Jean-Baptiste Delambre part de Paris dans une berline verte spécialement aménagée. Véritable ancêtre de la caravane, conçue par le Chevalier de la Borda, elle
comporte une table démontable avec rallonges, des banquettes confortables et transformables en lit. Les parois contiennent des niches où se rangent thermomètre, compas, hygromètre à cheveu,
pendule, lunettes de poche et dans le plafond y sont rangées les cartes.
Delambre prend la route le 24 juin 1792 avec son assistant, le citoyen Bellet essentiellement chargé de l'entretien des instruments d'astronomie et d'horlogerie.
Ce dernier, très pessimiste, alors qu'ils rencontrent des manifestants sur leur chemin, déclare: " Je pense que si nous sommes envahis, il n'y aura plus rien à mesurer. Je pense que si les
Anglais prennent Dunkerque, votre expédition est foutue". Delambre se fâche et hurle: "Si Dunkerque tombe, si Perpignan tombe, on continuera. Il faudra qu'on continue".
A Saint-Denis, la foule les arrête et la malle est suspecte. Nos deux compères déclarent qu'ils se rendent à Dunkerque pour leur travail. Un groupe de volontaires rétorque: " Dunkerque ! on y va
à Dunkerque. Viens donc te battre avec nous!". Après de longues discussions où Delambre et Bellet craignent pour leur vie, la situation s'arrange. Après bien des péripéties et un retour
à Paris, ils se retrouvent sur la route de Dunkerque. On est déjà en décembre et "les vents, la pluie et la neige se succcèdent pour nous désoler" constate Delambre. Ils ont une lettre de
recommandation du chef de l'armée du Nord, le général Custine, "parce que le théâtre de la guerre n'est pas fort éloigné de celui de mes opérations" dit Delambre.

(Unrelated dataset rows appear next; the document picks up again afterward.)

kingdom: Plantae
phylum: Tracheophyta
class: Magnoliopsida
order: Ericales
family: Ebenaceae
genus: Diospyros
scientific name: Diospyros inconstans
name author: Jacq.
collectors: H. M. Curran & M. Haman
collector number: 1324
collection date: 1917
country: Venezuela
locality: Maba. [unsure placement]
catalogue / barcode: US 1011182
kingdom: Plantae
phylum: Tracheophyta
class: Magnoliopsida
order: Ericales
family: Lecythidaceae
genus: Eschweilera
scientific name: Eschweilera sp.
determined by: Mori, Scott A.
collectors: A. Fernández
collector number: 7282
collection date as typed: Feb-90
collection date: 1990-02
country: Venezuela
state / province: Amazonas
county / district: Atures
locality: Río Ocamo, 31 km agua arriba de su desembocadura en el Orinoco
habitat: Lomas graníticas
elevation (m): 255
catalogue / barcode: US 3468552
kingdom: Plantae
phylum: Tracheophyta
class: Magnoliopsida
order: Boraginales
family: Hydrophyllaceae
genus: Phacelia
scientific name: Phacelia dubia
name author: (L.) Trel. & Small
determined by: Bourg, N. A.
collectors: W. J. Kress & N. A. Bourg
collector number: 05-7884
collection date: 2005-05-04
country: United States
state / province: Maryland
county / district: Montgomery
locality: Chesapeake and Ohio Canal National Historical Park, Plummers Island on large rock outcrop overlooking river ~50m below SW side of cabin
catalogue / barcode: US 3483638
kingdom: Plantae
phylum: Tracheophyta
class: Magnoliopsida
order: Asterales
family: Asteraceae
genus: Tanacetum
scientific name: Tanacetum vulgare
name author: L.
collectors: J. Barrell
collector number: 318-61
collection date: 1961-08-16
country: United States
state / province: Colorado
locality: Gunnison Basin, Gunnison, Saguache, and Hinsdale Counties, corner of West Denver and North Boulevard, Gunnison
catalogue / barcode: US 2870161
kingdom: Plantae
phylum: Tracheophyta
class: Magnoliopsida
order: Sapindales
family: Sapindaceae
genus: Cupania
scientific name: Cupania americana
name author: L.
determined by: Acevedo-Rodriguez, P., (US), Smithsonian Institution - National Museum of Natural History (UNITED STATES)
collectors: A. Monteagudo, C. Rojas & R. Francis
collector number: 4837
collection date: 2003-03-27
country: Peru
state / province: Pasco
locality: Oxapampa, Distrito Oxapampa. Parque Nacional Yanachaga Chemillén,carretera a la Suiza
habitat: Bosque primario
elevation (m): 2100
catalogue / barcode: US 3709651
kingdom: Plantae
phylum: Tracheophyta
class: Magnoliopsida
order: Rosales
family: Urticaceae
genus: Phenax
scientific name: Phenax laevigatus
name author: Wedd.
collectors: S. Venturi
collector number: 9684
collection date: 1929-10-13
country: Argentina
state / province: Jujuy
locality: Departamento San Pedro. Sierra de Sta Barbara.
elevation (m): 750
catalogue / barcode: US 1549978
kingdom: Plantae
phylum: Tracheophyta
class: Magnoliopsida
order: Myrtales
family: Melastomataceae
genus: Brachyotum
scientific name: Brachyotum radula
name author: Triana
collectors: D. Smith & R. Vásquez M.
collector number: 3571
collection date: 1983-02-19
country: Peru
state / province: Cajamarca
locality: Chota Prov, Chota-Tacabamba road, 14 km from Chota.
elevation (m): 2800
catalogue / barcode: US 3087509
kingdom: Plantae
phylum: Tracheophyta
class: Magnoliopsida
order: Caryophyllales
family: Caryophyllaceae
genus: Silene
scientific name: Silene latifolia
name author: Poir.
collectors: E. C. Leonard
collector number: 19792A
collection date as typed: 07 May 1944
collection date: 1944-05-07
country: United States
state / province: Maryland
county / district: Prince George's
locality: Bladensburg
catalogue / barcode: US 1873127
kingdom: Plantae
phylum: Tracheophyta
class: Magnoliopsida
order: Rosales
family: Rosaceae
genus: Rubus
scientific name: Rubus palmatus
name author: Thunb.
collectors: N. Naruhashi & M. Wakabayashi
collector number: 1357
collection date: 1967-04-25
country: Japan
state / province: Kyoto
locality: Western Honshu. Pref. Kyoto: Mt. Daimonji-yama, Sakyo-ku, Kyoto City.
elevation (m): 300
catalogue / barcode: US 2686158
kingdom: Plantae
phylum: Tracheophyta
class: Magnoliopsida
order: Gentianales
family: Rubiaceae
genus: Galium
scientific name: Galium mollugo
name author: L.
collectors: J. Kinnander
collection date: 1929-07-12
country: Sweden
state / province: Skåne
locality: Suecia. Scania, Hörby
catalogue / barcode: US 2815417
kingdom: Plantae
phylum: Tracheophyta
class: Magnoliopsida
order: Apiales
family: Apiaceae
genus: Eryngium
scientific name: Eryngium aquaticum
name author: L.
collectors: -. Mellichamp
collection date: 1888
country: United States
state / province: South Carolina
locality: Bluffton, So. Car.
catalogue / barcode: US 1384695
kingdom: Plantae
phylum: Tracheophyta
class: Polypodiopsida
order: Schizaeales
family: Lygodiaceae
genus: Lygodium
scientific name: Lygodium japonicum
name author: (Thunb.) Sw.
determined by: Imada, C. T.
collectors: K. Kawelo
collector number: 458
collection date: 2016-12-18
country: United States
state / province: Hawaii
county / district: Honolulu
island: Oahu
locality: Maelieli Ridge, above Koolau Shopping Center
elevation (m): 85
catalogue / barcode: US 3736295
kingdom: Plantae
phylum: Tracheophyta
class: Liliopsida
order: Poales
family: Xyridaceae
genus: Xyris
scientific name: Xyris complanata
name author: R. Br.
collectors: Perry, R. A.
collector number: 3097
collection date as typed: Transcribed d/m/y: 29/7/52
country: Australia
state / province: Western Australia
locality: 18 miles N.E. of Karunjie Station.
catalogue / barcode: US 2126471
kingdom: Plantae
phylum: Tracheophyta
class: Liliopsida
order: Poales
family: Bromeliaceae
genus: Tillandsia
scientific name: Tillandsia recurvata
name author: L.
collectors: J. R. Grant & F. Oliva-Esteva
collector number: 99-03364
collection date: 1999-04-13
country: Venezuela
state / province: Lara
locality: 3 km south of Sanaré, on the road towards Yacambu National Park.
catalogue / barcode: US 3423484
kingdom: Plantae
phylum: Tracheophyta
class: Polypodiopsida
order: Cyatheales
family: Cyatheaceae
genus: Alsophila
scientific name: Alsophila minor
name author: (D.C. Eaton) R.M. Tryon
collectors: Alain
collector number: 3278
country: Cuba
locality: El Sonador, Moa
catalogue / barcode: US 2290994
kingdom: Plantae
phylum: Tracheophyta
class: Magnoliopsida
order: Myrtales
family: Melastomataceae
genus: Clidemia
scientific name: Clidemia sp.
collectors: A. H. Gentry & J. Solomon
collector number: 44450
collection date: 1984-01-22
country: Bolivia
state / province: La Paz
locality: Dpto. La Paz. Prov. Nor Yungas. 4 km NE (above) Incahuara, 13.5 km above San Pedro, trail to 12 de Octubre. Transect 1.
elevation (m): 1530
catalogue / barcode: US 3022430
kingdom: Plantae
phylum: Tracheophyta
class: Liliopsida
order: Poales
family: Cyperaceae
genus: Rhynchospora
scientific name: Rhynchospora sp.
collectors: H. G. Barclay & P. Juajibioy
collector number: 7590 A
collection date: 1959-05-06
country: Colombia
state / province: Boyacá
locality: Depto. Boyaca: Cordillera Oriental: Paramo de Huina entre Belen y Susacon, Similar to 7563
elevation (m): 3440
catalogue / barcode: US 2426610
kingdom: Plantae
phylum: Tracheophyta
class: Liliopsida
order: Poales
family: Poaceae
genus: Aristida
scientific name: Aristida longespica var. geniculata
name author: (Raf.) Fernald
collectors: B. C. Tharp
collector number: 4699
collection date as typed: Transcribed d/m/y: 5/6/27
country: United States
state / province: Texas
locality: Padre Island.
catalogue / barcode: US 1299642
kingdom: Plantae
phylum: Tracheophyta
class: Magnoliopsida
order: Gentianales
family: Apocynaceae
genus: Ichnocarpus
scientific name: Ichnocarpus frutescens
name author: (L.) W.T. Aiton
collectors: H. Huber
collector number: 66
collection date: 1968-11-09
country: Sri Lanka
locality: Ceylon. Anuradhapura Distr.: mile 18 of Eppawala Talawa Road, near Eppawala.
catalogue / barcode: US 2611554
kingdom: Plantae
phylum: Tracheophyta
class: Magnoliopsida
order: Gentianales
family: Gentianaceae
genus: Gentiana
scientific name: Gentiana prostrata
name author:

"Nous avons une petite armée au pied de Mont-Cassel. Les avant-postes ennemis sont près de la montagne des Chats, où j'ai une station à laquelle je suis obligé de renoncer". En route, leur
berline se retrouve parmi un bataillon de volontaires, principalement des artisans: des peintres, des tisserands et autres, ainsi que de nombreuses femmes. Delambre constate que beaucoup sont
pieds nus, sans uniforme avec leur tenue de métier. Les deux astronomes sont invités à partager leur bivouac.